The final 2017 rates for the $3 billion program were approved Thursday by the state Board of Community Health. They show that, on average, premiums will increase about 2.5 percent, depending on the plan and who is covered. The state is adding an additional Medicare Advantage plan for retirees. Overall, co-pays, deductibles and insurance providers will largely remain the same.

Jeff Rickman, who oversees the plan for the state Department of Community Health, said the increase aimed to bolster the plan's finances. The rates have generally held steady over the past few years after a period of turmoil, when teachers and employees complained the state had raided the program's reserves to pay bills as premiums ballooned and benefits were cut.

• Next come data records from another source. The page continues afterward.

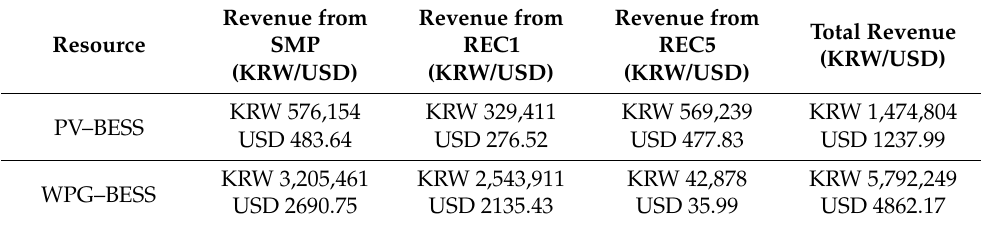
Table 14. Intraday revenue generated with the reliability constraints and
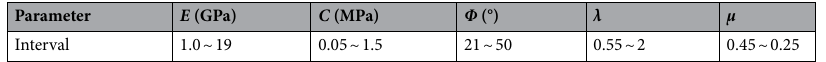
Table 7. Searching intervals of the geomechanical parameters to be identified.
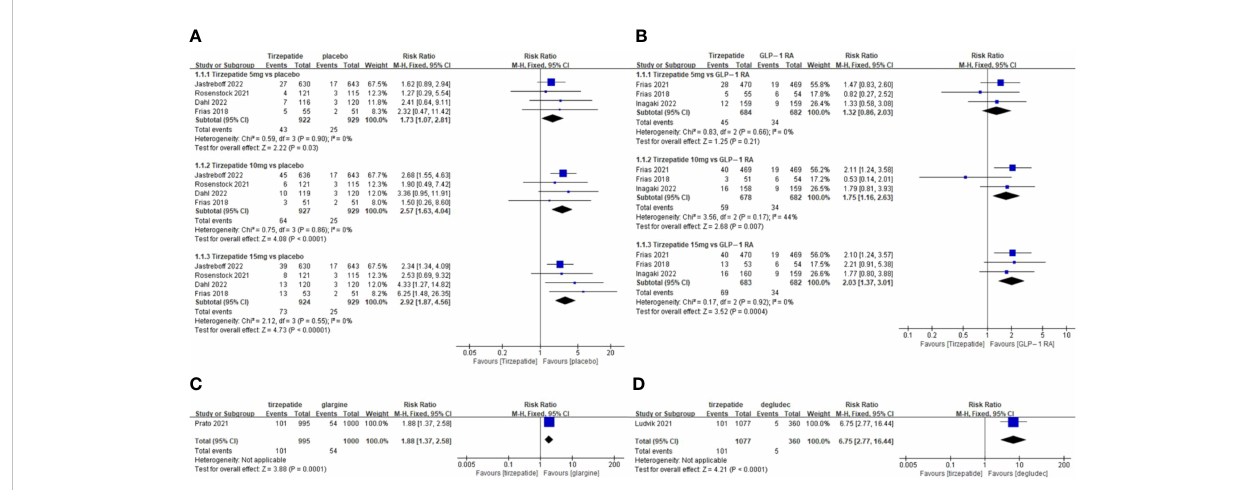
FIGURE 4 Meta-analysis results for tirzepatide of discontinuation by adverse drug event: (A) tirzepatide vs placebo. (B) tirzepatide vs GLP-1RAs. (C) tirzepatide vs insulin glargine. (D) tirzepatide vs insulin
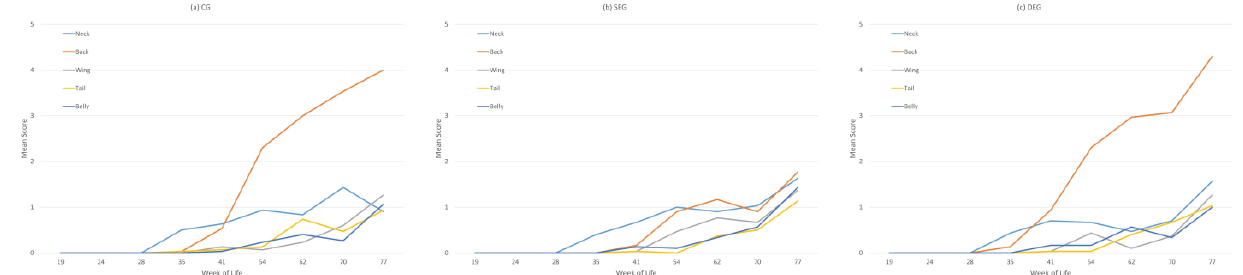
Figure 4. Mean plumage score of 30 hens/group/week of life on a scale of 0 (intact plumage) to 5 (<75% of feathers missing) in five assessed body regions (neck, back, wing, tail, and belly) in the three groups: ( a ) CG = control group, ( b ) SEG = single enrichment group, and ( c ) DEG = double enrichment group during the husbandry period (weeks of life 19 – 77).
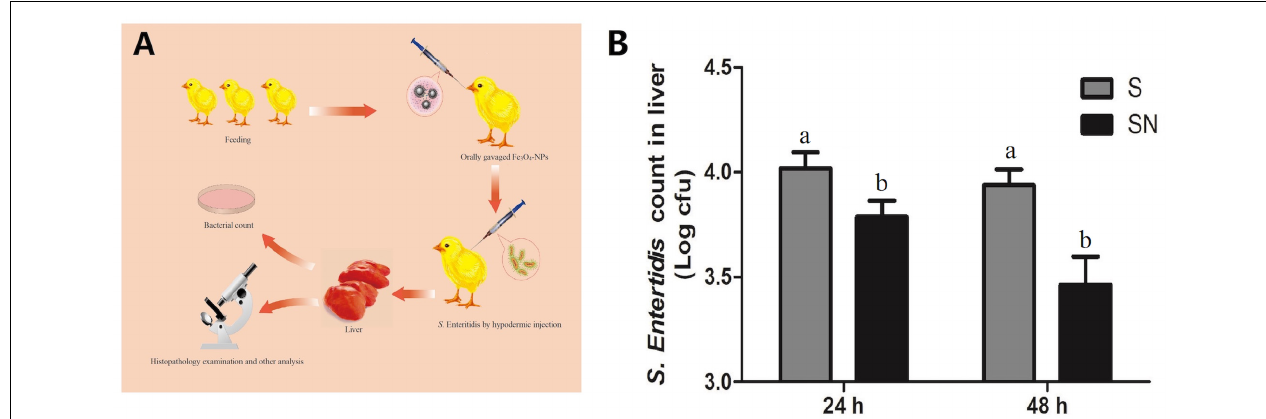
FIGURE 2 | The inhibitory effects of Fe 3 O 4 -NPs on Salmonella enteritidis in chickens. Chickens were treated with control (C), Fe 3 O 4 -NPs alone (N), or infected with S . Enteritidis in the absence (S) or presence (SN) of Fe 3 O 4 -NPs. (A) Schematic illustration of the animal experiment. (B) Bacterial inhibition rates of Fe 3 O 4 -NPs at different times in livers of S . Enteritidis infected chickens. Values represent the mean ± SEM. Different letters indicate statistically significant differences.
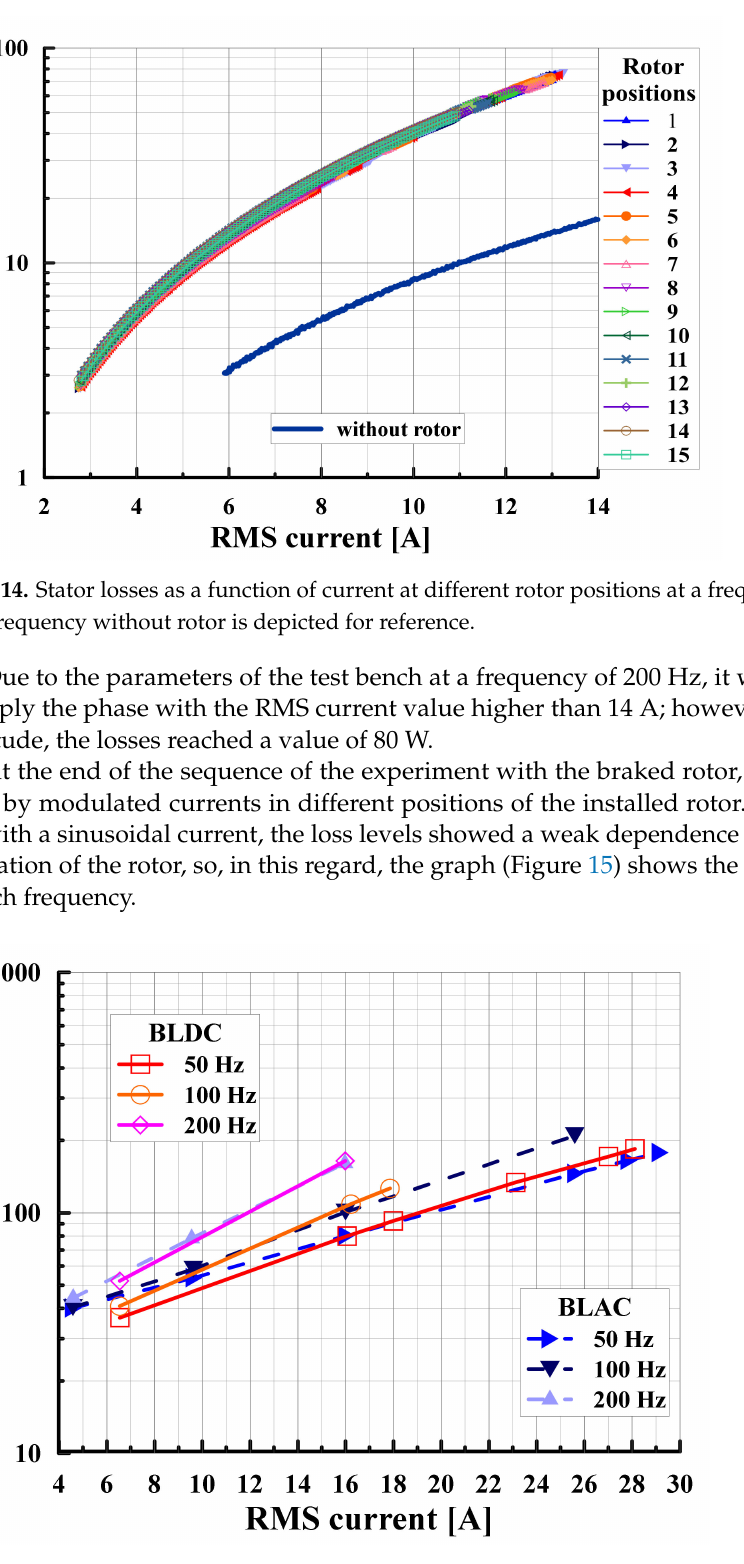
Figure 15. Averaged (for positions 0, 8, 15) stator losses on modulated current waveforms as a function of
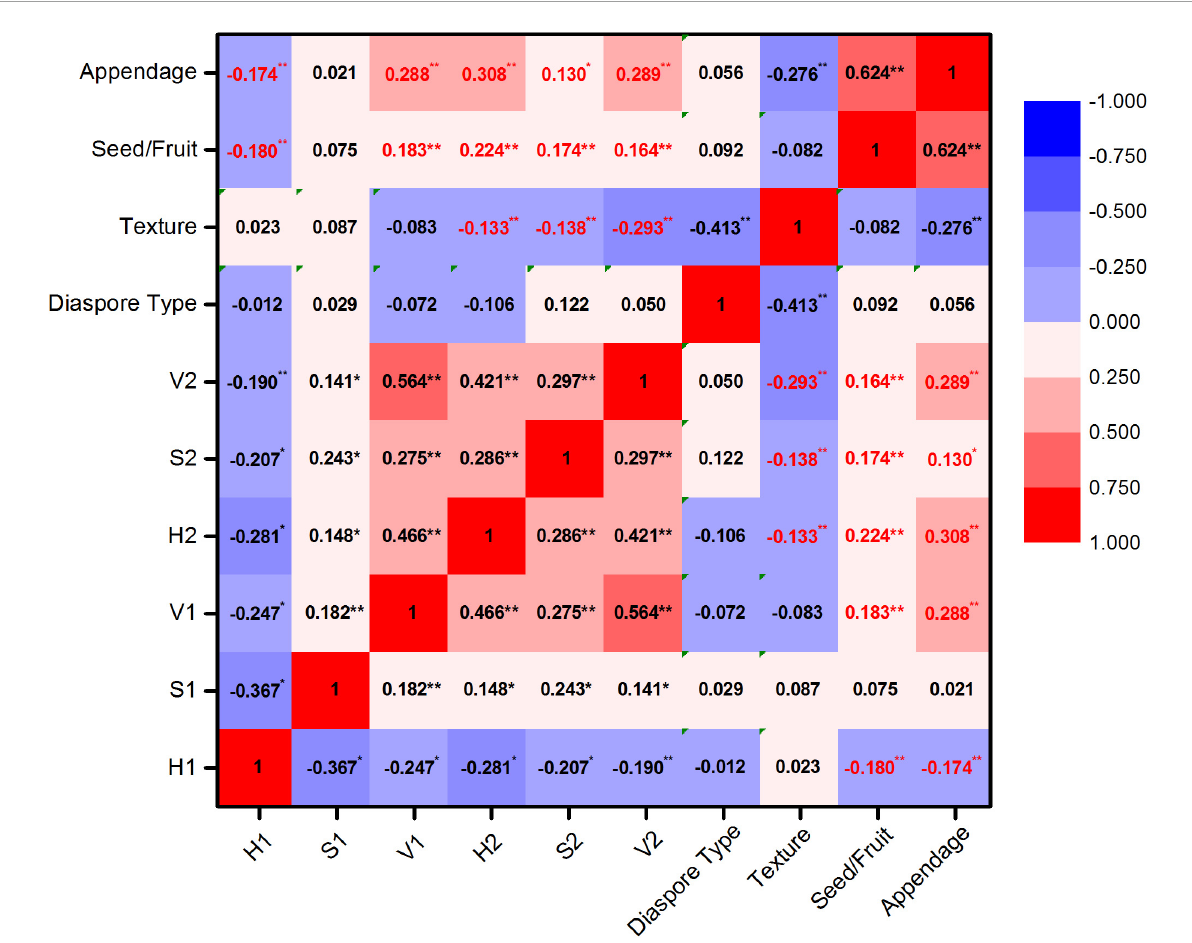
FIGURE2 Correlation analysis of HSV color space and seeds/fruits characters. Hue, saturation, and value of diaspores before staining were represented by H1, S1, and V1 and after staining were represented by H2, S2, and V2. *Significant correlation; **highly significant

This year, average insurance premiums had remained the same or decreased by more than $21 per month, something that had been a welcome development for many members. But the increase next year is the same percentage as what some teachers are getting in pay raises, said John Palmer, a Cobb County school band director and spokesman for Teachers Rally to Advocate for Georgia Insurance Choices, a teacher, employee and retiree activist group better known as TRAGIC.

“Plan deductibles, while adhering to the limits imposed by the Affordable Care Act, are still unaffordable for many state employees, teachers, and noncertified staff” such as bus drivers, Palmer said.

The state is still looking for ways to cut costs in the program, which has been projected to run a deficit as soon as 2018.

DCH Commissioner Clyde Reese said an eligibility audit is ongoing about the 295,000 dependents enrolled in the program to confirm they should be getting state-subsidized health coverage. A similar audit done in 2005 found more than 30,000 people who should not have been in the program, at a cost of more than $35 million.

The department is also auditing the program’s pharmacy benefits manager to make sure the state is paying the right amount for drugs.

The DCH won early kudos for how it has handled a new advisory council created to keep the plan’s members in the loop about its operation and costs. Clara Keith, a retiree who has worked with the state Department of Education, is on the council and said members were “very pleased” with how the DCH handled discussion at the council’s first meeting earlier this month.

Issues about the program came to a head in early 2014, after the state decided to have just one company — Blue Cross and Blue Shield of Georgia — provide coverage as it also increased out-of-pocket costs. After howls of protest, Gov. Nathan Deal and state lawmakers added money to the plan to eliminate many of the increases.

In summer of 2014, the DCH then added more companies and plans to the program. State officials also forced local school districts to pay more to insure bus drivers, cafeteria workers and other school personnel, shifting about $160 million in additional annual expenses to the districts over the past two legislative sessions.

The state said such coverage had long been subsidized by teachers, state employees and retirees on the plan. Teachers, however, say insurance for such workers is vital to help keep low-paid but important employees on the job. And they say the increased costs have proved to be a hardship for some school districts.